▸ CUESTIONES A RESPONDER:
**a)** Explica en una a tres oraciones por qué el artículo sobre ineficiencias jurídicas considera que no tiene sentido exigir la presentación previa de la cancelación de hipoteca en la oficina liquidadora.
**b)** Según el artículo sobre ineficiencias jurídicas, ¿a raíz de qué operaciones se encontraron las ineficiencias que se señalan?
**c)** Escribe la continuación del artículo sobre ineficiencias jurídicas a partir de la cita con la que termina.

▸ TEXTO DE ORIGEN:
-=-=-

BLANCA VALENZUELA FERNÁNDEZ
Notario de Madrid

INEFICIENCIAS JURÍDICAS

El objeto del artículo de este número insiste en el título de la Sección: No es una cuestión de Filosofía del Derecho, pero sí de filosofía de para qué sirve el Derecho. Si no es para proteger intereses de personas y para proporcionar seguridad en el tráfico jurídico, y además ocasionan gastos y dilaciones, ciertas normas deberían ser eliminadas o reinterpretadas.
A raíz de una suerte de cancelaciones de hipotecas sobre fincas que han pasado a ser propiedad de la entidad bancaria acreedora, he encontrado todo tipo de ineficiencias, y llamo la atención sobre varias:

1.- La necesidad de presentar a liquidación de impuestos, como exenta, la cancelación de hipoteca.
2.- La documentación que, de operaciones estructurales de entidades bancarias, se solicita en caso de que la hipoteca figure inscrita a nombre de una entidad desaparecida como consecuencia de dichas operaciones.
3.- Los datos que se exige figuren en la escritura de cancelación para la identificación de la hipoteca a cancelar.
4.- La imposibilidad de cancelar hipotecas de la entidad acreedora que ha devenido titular de la finca hipotecada  por dación en pago, otorgando la correspondiente escritura de cancelación, por haberse expedido certificación de cargas en el procedimiento de ejecución de la hipoteca por la misma Entidad y constar la nota marginal de dicha expedición en el Registro de la Propiedad.

"No parece tener sentido que la cancelación no pueda acceder al Registro sin la previa presentación en la oficina liquidadora, y la única consecuencia de ese requisito es  retrasar innecesariamente la inscripción y dar pie a que se encarezca la cancelación para el cliente por dicha gestión"

-=-=-

Ejercicios de interpretación de gráficos:
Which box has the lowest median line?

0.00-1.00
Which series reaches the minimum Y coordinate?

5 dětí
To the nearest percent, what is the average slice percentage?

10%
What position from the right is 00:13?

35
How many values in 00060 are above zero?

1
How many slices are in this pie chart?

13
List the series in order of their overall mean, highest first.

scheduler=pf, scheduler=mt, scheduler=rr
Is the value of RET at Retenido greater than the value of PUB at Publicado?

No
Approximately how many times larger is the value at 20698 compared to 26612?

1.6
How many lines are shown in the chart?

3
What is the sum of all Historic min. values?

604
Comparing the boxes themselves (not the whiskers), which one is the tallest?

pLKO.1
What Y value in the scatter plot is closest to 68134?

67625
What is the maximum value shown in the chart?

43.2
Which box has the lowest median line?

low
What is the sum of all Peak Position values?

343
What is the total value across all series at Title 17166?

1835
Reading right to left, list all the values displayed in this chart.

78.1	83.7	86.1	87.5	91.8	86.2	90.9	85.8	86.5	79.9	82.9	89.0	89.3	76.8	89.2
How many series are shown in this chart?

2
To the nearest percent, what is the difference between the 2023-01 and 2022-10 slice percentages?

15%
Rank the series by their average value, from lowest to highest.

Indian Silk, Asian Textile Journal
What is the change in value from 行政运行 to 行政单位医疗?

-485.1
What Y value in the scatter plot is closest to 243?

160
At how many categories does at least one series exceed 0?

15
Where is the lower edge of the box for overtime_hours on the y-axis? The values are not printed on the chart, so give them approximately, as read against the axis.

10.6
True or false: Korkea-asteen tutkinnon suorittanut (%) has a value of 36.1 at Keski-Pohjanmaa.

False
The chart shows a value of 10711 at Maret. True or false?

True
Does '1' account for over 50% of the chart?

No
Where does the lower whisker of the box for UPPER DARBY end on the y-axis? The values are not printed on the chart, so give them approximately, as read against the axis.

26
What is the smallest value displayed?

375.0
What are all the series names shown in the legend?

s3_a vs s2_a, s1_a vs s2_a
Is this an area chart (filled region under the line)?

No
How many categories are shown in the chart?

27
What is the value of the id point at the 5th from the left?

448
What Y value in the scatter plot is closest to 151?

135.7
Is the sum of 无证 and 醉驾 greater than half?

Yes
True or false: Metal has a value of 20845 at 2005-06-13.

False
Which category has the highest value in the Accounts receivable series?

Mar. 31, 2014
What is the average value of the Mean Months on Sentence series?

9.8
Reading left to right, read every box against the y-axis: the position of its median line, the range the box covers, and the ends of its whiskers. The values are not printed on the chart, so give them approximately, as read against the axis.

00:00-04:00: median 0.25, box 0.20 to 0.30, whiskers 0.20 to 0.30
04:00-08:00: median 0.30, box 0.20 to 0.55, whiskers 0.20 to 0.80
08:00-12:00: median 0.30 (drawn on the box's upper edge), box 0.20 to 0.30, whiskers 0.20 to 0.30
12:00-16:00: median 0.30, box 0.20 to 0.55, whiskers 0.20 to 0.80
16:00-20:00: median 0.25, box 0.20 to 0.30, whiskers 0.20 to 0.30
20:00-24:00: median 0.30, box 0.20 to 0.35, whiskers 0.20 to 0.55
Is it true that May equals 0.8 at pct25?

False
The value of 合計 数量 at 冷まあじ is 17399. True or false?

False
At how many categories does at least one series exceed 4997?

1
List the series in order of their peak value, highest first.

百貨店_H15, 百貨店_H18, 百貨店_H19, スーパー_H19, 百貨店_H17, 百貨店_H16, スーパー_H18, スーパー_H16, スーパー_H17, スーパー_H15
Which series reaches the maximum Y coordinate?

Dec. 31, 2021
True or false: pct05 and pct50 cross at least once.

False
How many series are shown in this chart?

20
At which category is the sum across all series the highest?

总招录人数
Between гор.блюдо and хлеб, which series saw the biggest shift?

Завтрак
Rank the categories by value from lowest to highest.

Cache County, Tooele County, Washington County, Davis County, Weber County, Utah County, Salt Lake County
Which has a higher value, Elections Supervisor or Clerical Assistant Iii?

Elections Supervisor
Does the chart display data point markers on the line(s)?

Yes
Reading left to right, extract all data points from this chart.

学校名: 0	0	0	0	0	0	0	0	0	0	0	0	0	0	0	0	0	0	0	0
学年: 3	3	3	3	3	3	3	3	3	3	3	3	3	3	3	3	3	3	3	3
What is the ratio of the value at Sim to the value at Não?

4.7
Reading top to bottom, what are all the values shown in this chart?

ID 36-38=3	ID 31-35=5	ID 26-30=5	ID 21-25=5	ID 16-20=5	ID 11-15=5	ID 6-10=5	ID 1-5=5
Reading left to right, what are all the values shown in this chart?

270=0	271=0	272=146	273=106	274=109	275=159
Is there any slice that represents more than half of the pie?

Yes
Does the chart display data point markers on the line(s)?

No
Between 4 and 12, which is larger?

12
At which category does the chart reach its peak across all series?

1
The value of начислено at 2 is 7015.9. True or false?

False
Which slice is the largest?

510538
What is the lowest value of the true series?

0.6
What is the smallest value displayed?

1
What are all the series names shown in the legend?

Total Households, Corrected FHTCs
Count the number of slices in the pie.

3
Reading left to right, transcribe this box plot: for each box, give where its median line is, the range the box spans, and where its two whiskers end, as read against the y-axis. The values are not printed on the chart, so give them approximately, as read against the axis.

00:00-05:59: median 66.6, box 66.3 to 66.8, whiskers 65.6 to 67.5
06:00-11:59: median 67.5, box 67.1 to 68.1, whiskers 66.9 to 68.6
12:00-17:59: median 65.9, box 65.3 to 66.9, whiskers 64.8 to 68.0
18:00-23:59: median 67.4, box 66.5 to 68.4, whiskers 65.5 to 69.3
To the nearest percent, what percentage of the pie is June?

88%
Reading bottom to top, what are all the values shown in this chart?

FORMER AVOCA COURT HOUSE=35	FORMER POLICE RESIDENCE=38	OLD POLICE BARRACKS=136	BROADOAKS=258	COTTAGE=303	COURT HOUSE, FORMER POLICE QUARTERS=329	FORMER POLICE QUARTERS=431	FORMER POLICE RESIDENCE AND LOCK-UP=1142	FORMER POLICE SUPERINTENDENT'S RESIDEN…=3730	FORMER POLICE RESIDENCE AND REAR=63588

-=-=-

▸ RESPUESTAS POR ÍTEM:
**a)** Según el artículo, ese requisito no tiene sentido porque su única consecuencia es retrasar innecesariamente la inscripción en el Registro. Además, esa gestión da pie a que la cancelación resulte más cara para el cliente.

**b)** A raíz de una serie de cancelaciones de hipotecas sobre fincas que habían pasado a ser propiedad de la entidad bancaria acreedora.

**c)**
En cuanto a la primera, común para todas las cancelaciones de hipotecas, no parece tener sentido que la cancelación no pueda acceder al Registro sin la previa presentación en la oficina liquidadora, y la única consecuencia de ese requisito es  retrasar innecesariamente la inscripción y dar pie a que se encarezca la cancelación para el cliente por dicha gestión. Habría que cuestionarse hasta qué punto es lógica la obligación de presentar en Hacienda los documentos que únicamente documentan actos exentos, pero desde luego, no debería ser requisito previo para la inscripción, dada la información que Hacienda recibe desde la Notaría a través del Índice Único.
La necesidad de exhibir al Registro las escrituras que documentan toda la cadena de fusiones por absorción, debidamente inscritas en el Registro Mercantil correspondiente y que, además, en muchos casos son notorias o de conocimiento público, es otro impedimento a la inscripción que ocurre con frecuencia. Las entidades absorbidas desaparecen y la absorbente sucede  a la absorbida en todos sus derechos y obligaciones, sucesión universal, por lo que no hay que probar con las escrituras de fusión que una determinada hipoteca estaba comprendida en el proceso; eso sin contar con lo que encarece la inscripción el hecho de reflejar la fusión del acreedor para cancelar la hipoteca!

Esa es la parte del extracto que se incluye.